#### Texto para leitura:
================
Um estudo publicado nesta quarta (28) mostra que é possível que infecções anteriores pelo vírus da dengue piorem a gravidade da microcefalia gerada pelo vírus da zika. Os experimentos foram feitos em camundongos os resultados são mais uma peça no quebra cabeça que intriga cientistas desde 2015, quando o surto teve início no Brasil.
Os vírus da família dos flavivírus (como dengue, zika e febre amarela) apresentam neurotropismo, ou seja, têm uma preferência natural em infectar e se reproduzir em células do sistema nervoso, mas só o vírus da zika sabidamente causa microcefalia.
Nos experimentos, em camundongos fêmeas infectadas apenas com vírus da zika também houve redução no tamanho da cabeça, mas naqueles que já tinham anticorpos contra o vírus da zika a má-formação foi acentuada.
Uma explicação possível para o fenômeno é a atividade da proteína FcRN, responsável por transferir anticorpos da mãe para os fetos.
No organismo dos fetos, os anticorpos antidengue, ao se ligarem de maneira inefetiva às partículas virais de zika, aumentariam o poder de infecção delas, ampliando o efeito e minimizando as chances de o organismo combatê-las.
A importância desse fenômeno, conhecido como potencialização dependente de anticorpos (ou ADE, na sigla em inglês), para explicar o grande número de casos de bebês com microcefalia e outras más-formações, especialmente no Nordeste, ainda é motivo de debate entre cientistas.
Recentemente um estudo epidemiológico em humanos apontou justamente o oposto do observado nesse novo estudo em animais, ou seja, que a imunidade para dengue poderia ajudar a prevenir casos graves decorrentes de infecção do vírus da zika.
O virologista Maurício Lacerda Nogueira, da Faculdade de Medicina de Rio Preto, foi um dos coordenadores do estudo com humanos, feito com 1.500 moradores de um bairro de Salvador. Segundo ele não dá para dizer que esse seja o mecanismo que explique a presença do surto de microcefalia no Nordeste. Se a explicação fosse apenas a infecção prévia por dengue, restaria ainda explicar as baixas taxas de casos de microcefalia nas regiões de Ribeirão Preto (interior de São Paulo), de Manaus e na Colômbia, por exemplo.
“Não bate com as evidências epidemiológicas que temos. Eu ainda não compro essa explicação”, afirma Nogueira.
Segundo os autores do novo estudo, que saiu na Science Advances, ainda falta compreender os mecanismos envolvidos no transporte de anticorpos da mãe para o feto em humano. Na nossa espécie, que tem uma gestação muito mais longa que a de camundongos (38 versus 3 semanas), alguns momentos do desenvolvimento parecem ser mais sensíveis do que outros.
No fim das contas ainda há questões a serem resolvidas enquanto o fantasma das arboviroses continua a nos assombrar.
================
#### Registros fornecidos:
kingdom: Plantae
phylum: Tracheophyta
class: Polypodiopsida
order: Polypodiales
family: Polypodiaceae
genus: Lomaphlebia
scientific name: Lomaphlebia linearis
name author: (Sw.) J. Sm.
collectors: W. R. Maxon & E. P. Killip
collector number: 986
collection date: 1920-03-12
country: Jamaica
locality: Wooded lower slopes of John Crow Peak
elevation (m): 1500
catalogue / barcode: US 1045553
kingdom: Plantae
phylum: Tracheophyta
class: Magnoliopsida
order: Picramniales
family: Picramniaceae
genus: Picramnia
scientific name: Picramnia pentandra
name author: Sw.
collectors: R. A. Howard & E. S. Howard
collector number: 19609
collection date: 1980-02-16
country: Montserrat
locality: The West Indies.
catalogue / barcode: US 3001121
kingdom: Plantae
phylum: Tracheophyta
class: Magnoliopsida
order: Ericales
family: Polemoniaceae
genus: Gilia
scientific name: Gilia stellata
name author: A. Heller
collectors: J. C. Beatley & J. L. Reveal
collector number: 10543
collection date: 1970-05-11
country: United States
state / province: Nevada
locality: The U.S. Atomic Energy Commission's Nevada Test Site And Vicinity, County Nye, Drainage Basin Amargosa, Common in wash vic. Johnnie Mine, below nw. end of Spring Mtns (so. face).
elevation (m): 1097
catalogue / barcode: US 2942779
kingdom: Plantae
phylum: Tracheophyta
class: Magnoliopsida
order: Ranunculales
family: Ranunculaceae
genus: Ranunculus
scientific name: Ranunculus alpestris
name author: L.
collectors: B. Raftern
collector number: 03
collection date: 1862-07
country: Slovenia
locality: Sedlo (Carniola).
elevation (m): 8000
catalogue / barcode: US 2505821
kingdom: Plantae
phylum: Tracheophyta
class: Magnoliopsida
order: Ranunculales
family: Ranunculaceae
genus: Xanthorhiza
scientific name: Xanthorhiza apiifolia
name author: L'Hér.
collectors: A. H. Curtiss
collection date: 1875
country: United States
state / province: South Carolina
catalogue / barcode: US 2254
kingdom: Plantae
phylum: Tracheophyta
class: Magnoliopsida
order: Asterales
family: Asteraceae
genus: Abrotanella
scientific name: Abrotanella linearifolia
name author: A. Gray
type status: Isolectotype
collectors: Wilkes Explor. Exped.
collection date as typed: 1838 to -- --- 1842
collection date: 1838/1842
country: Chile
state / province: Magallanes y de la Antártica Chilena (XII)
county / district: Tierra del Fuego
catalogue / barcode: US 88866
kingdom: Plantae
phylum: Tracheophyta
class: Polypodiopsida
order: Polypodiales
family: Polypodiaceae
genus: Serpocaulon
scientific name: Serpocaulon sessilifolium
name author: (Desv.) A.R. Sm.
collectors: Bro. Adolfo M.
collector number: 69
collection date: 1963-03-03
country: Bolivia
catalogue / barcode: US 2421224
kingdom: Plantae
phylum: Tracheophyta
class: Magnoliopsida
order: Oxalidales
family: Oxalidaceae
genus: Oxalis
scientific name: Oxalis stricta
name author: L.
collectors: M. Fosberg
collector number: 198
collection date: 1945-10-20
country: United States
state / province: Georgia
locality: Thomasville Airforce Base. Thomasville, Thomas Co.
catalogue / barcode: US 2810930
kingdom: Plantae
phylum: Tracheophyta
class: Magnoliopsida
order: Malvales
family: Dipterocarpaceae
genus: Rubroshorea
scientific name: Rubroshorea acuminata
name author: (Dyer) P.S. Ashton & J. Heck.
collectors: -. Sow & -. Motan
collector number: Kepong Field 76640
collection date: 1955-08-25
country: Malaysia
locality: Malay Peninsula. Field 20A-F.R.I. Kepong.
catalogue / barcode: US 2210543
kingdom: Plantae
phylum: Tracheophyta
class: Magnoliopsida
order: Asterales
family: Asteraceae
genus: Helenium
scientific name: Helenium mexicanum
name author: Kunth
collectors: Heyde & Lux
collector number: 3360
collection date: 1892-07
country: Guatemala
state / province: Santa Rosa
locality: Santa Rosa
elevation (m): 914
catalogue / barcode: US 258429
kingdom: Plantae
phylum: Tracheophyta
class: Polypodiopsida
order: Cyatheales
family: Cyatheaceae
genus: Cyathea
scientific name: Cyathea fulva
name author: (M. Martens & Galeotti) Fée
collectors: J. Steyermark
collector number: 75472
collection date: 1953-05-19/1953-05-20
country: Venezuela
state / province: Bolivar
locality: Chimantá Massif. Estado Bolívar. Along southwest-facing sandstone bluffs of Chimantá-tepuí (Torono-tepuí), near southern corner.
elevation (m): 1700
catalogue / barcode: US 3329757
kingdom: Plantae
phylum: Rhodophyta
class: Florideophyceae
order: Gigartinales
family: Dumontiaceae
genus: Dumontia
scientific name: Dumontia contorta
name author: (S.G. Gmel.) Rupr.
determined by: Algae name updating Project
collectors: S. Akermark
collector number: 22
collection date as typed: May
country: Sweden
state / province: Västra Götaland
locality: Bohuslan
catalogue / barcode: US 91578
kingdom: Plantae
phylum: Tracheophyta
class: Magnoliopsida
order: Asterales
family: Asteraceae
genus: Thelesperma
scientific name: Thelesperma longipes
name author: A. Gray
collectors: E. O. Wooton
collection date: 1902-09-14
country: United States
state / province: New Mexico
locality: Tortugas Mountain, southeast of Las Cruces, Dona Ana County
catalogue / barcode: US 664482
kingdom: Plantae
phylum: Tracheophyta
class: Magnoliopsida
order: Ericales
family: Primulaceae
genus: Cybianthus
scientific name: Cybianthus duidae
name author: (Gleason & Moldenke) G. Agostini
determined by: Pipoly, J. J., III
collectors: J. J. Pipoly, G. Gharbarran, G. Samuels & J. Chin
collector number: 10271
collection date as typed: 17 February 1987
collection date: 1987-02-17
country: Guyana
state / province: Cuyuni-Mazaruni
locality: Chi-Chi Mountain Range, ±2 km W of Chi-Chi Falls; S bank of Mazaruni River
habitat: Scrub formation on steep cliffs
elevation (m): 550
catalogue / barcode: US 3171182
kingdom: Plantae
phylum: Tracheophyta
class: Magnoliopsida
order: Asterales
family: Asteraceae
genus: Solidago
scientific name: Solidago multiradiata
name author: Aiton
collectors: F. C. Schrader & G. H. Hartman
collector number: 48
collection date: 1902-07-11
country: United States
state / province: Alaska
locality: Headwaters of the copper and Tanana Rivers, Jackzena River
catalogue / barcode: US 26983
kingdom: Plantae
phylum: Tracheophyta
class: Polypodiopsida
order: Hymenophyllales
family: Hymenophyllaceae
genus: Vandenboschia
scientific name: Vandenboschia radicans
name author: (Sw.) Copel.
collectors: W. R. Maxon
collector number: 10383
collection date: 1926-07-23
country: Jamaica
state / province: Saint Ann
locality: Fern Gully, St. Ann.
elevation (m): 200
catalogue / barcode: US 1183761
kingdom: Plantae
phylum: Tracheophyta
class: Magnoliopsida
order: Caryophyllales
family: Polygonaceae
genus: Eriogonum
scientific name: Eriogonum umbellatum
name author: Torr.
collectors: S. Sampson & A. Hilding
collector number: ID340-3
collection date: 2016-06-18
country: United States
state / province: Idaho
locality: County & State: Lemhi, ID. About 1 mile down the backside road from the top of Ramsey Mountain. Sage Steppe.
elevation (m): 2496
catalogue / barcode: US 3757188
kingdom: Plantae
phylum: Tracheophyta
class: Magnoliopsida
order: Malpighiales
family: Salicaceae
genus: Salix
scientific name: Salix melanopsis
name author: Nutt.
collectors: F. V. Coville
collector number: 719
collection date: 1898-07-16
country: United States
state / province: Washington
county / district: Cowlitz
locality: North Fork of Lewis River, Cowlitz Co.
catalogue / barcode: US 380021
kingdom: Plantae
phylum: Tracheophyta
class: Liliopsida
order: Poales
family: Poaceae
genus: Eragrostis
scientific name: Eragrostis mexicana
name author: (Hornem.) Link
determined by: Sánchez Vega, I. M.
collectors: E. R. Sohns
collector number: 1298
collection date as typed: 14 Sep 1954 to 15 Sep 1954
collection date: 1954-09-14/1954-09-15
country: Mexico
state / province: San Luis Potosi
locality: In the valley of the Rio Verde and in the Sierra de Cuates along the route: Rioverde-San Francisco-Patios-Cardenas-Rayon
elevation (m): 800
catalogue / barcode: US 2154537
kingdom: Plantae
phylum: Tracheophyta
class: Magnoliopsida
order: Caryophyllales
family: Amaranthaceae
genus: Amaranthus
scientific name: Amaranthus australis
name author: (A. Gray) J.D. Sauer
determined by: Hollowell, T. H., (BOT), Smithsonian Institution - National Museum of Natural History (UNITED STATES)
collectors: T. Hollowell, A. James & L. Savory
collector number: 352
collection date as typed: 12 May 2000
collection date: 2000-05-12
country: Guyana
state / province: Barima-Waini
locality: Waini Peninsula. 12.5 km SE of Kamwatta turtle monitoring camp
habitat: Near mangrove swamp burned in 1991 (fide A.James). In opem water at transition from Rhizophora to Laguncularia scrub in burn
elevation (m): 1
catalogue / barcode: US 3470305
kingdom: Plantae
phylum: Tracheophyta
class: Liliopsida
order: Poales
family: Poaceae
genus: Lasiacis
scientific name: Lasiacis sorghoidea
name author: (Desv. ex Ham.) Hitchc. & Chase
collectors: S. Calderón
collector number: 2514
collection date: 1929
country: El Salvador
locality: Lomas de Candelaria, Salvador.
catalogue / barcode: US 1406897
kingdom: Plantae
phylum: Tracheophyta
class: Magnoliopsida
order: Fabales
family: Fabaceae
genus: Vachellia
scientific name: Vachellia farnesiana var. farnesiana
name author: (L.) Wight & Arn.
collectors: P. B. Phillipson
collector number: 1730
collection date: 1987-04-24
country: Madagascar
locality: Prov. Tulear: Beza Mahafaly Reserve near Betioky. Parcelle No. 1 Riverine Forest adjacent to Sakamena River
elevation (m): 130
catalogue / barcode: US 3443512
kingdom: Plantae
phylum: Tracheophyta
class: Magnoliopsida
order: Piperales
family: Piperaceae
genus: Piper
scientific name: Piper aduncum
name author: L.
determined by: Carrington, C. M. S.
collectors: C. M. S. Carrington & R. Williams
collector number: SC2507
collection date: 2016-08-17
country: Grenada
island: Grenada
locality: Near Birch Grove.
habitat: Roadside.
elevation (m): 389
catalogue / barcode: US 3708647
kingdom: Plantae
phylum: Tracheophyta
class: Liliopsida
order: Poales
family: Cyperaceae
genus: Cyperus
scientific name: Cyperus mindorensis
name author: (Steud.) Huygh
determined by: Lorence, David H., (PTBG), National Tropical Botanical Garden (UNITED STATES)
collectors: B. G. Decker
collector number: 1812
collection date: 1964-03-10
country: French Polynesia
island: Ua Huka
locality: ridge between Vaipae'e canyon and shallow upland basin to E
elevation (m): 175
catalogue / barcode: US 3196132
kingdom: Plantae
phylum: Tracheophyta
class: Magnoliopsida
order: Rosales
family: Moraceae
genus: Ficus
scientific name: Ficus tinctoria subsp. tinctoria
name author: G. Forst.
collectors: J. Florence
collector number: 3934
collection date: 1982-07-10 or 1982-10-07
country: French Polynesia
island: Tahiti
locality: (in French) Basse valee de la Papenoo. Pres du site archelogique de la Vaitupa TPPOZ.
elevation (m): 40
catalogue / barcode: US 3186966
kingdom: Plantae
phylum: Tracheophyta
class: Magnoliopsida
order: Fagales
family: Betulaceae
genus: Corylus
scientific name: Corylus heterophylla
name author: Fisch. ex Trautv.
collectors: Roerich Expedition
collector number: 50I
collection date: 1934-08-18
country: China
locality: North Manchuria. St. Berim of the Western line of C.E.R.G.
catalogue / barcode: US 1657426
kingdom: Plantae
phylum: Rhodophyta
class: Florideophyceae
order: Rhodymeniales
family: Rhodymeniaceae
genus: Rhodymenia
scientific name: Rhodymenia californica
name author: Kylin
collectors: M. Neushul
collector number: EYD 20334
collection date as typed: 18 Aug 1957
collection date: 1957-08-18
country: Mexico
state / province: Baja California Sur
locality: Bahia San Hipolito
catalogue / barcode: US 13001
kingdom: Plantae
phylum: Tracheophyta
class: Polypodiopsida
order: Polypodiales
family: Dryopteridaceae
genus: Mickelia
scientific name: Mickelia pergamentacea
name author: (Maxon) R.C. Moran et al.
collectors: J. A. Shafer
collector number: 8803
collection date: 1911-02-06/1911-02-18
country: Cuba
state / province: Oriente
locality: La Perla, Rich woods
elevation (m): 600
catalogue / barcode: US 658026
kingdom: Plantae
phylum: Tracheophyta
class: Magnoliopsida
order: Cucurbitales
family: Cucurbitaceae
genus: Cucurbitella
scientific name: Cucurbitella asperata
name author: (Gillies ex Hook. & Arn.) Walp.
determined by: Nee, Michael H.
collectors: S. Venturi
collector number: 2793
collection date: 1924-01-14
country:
================
#### O que fazer:
**A.** Resuma o texto sobre dengue e zika em duas frases.
**B.** Repita o trecho do texto sobre dengue e zika que vai de “Um estudo publicado” até “sabidamente causa microcefalia.”, incluindo essas palavras.

#### Respostas:
**A.** Um estudo em camundongos mostra que infecções anteriores pelo vírus da dengue podem piorar a gravidade da microcefalia causada pelo vírus da zika. Mas um estudo em humanos apontou o contrário, e o virologista Maurício Lacerda Nogueira diz que não dá para afirmar que esse mecanismo explique o surto de microcefalia no Nordeste.

**B.**
Um estudo publicado nesta quarta (28) mostra que é possível que infecções anteriores pelo vírus da dengue piorem a gravidade da microcefalia gerada pelo vírus da zika. Os experimentos foram feitos em camundongos os resultados são mais uma peça no quebra cabeça que intriga cientistas desde 2015, quando o surto teve início no Brasil.
Os vírus da família dos flavivírus (como dengue, zika e febre amarela) apresentam neurotropismo, ou seja, têm uma preferência natural em infectar e se reproduzir em células do sistema nervoso, mas só o vírus da zika sabidamente causa microcefalia.